• Work to complete:
In the listing below, repeat exactly every line from the first through the line containing "index pip: (147, 131)", with nothing else.

• Material to process:

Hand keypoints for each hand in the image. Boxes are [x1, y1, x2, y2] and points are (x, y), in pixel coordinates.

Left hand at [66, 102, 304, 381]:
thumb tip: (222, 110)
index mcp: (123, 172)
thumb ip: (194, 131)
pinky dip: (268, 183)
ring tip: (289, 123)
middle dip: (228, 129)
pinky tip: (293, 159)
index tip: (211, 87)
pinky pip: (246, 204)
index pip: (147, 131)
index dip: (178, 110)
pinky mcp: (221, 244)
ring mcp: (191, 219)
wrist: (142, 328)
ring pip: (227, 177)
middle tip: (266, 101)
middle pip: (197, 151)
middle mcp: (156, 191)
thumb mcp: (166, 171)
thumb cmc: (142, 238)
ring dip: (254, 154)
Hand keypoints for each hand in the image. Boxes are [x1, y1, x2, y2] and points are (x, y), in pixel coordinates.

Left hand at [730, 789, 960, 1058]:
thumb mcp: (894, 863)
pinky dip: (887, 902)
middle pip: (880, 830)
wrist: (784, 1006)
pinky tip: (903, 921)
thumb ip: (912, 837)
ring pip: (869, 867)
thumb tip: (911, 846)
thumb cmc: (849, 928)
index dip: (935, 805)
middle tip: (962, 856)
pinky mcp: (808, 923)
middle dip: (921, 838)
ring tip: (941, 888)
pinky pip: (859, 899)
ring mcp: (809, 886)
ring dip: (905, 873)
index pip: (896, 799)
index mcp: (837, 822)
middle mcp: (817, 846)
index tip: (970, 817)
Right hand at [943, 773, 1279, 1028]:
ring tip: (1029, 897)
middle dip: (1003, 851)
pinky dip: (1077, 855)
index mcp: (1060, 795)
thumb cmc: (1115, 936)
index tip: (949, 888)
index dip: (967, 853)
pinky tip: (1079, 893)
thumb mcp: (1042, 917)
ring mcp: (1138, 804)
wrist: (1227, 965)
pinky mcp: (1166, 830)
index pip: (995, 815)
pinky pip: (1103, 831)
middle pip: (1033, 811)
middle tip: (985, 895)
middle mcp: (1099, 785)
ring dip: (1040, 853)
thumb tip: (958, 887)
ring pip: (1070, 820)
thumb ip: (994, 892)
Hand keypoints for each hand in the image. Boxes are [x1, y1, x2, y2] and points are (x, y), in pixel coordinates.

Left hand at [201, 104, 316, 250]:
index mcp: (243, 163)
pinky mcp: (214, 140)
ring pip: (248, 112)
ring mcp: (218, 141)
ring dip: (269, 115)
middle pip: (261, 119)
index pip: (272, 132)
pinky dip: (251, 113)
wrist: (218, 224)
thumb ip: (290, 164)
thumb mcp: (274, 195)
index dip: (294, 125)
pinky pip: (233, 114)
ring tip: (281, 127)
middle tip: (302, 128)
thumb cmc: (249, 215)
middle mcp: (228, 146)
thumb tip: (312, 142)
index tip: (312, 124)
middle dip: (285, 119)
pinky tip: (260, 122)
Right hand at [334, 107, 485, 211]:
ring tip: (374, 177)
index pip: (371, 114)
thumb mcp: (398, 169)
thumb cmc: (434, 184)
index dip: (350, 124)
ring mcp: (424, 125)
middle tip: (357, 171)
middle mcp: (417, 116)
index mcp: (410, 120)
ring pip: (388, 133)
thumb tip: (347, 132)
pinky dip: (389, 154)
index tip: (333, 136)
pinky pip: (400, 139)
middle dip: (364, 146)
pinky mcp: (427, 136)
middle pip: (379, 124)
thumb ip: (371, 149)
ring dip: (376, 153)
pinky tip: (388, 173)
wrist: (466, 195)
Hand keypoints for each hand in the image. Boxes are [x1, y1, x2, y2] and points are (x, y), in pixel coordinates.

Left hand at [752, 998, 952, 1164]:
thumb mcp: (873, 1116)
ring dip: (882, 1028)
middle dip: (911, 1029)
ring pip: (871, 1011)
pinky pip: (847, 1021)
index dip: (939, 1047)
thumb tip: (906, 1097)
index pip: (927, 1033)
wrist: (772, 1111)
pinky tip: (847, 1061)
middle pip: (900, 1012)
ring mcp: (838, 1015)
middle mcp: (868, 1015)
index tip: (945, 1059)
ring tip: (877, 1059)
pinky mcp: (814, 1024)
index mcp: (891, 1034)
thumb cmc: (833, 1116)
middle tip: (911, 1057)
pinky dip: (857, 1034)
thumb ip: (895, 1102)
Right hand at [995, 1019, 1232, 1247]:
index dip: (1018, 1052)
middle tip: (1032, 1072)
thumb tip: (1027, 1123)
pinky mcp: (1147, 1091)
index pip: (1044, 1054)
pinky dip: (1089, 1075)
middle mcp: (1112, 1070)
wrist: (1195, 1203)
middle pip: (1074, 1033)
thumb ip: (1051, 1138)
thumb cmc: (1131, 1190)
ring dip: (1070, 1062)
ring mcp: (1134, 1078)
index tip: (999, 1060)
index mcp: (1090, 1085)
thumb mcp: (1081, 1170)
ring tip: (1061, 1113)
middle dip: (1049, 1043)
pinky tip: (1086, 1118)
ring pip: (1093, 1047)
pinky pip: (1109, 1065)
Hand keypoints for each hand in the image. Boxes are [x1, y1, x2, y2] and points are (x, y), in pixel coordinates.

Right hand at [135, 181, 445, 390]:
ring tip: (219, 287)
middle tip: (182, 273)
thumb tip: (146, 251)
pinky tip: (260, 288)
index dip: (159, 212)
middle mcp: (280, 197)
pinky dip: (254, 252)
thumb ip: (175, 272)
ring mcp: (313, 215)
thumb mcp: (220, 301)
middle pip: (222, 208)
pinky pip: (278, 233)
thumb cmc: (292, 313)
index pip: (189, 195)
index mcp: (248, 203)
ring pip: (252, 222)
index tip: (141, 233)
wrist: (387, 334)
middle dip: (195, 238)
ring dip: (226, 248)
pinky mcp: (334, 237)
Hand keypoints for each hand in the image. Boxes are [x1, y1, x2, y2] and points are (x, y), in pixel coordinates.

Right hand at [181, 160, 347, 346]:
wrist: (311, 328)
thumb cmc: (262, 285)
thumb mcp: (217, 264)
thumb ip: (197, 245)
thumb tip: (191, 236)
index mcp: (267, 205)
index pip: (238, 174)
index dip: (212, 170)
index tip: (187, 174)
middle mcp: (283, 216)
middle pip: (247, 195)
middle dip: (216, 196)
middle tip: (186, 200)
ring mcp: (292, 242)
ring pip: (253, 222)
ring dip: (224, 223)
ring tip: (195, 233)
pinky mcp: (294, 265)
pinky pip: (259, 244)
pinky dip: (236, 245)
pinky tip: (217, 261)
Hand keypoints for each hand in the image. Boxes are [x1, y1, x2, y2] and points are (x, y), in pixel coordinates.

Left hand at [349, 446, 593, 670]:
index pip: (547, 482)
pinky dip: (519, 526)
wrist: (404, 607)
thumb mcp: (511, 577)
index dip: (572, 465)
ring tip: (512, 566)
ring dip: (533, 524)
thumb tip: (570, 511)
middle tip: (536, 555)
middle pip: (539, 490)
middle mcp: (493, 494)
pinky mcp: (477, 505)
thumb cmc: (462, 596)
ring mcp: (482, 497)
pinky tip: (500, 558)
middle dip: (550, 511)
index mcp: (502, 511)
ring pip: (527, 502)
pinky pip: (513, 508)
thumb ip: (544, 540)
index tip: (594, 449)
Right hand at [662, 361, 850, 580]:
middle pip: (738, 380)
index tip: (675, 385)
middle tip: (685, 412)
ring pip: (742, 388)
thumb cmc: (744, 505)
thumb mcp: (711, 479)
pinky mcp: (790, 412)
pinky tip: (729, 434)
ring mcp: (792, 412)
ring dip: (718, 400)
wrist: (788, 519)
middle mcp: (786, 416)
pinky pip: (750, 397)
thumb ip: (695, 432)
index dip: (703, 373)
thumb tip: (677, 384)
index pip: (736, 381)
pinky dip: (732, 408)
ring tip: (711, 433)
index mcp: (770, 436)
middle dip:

• Written response:
Hand keypoints for each hand in the image. Boxes are [x1, y1, x2, y2] and points are (x, y), in pixel coordinates.

Left hand at [66, 102, 304, 381]:
thumb tip: (222, 110)
index mcp: (123, 172)
thumb ip: (194, 131)
pinky dip: (268, 183)
ring tip: (289, 123)
middle dip: (228, 129)
pinky tip: (293, 159)
index tip: (211, 87)
pinky pip: (246, 204)
index pip: (147, 131)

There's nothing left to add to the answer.